Was Warren missing in action in civics class when they presented the fact that Presidents make appointments subject to the advice and consent of the Senate? And what would she do about future Eugene Scalias? She is intimating that he shouldn’t have been allowed to serve, but that’s the call of the Senate, not hers.

But more important, Warren makes it clear that she is so opposed to undue corporate influence that she objects to judicial review. Help me. Philosophically, the US system allows even the devil to have the benefit of law. But apparently not former law professor Elizabeth Warren.

Again, the problem of ordinary people and pro-consumer organizations being outmatched in court isn’t going to be solved by treating use of the legal process as illegitimate. The idea in her scheme that struck me as the most promising was the idea of an Office of the Public Advocate. If I were in charge, I’d throw tons of money at it, including for litigation.

The Practical Flaws in Warren’s Approach

Since this post is already long, we’ll address these issues briefly. The IRS is a weak agency that loses cases against corporate American all the time.
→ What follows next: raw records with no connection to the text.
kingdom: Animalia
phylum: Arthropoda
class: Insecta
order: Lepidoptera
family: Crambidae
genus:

A colleague recently confirmed that take with an insider story on enforcement matters. The short version is that the IRS was unable even to pursue issues only of moderate complexity. The problem isn’t just expertise but apparently also poor internal communication and coordination.

Tax avoidance is completely legal. If you don’t think some of the targets of Warren’s tax would find ways to restructure their operations so as to greatly reduce their tax burdens, I have a bridge I’d like to sell you. And they’d probably do it not so much to reduce taxes (“We need more donations due to meanie Warren” would be a powerful fundraising cry and a lot of the heavyweight groups and big corporations that lobby directly wouldn’t miss a stride) as to avoid funding her anti-lobbying initiatives.

And who would be least able to reorganize their lives to reduce the tax hit? The smaller public advocates, natch.

* * *

It could be that I’ve simply hit upon two of Warren’s weakest plans. But I have a sneaking suspicion not. A contact who is an expert on political spending gave a big thumbs down to her campaign reform proposal. The spectacle of Warren, whose Congressional staffers would regularly turn out pointed, well-argued, very well supported requests for information from officials that showed her to be operating way way above legislative norms, publishing plans that score high on formatting and saber rattling and low on policy plumbing is a bad sign.

The most charitable interpretation is that Warren has weak people on this part of her campaign and either doesn’t know or doesn’t care. But Warren historically has also show herself to be an accomplished administrator. Is she more over her head than the press has figured out?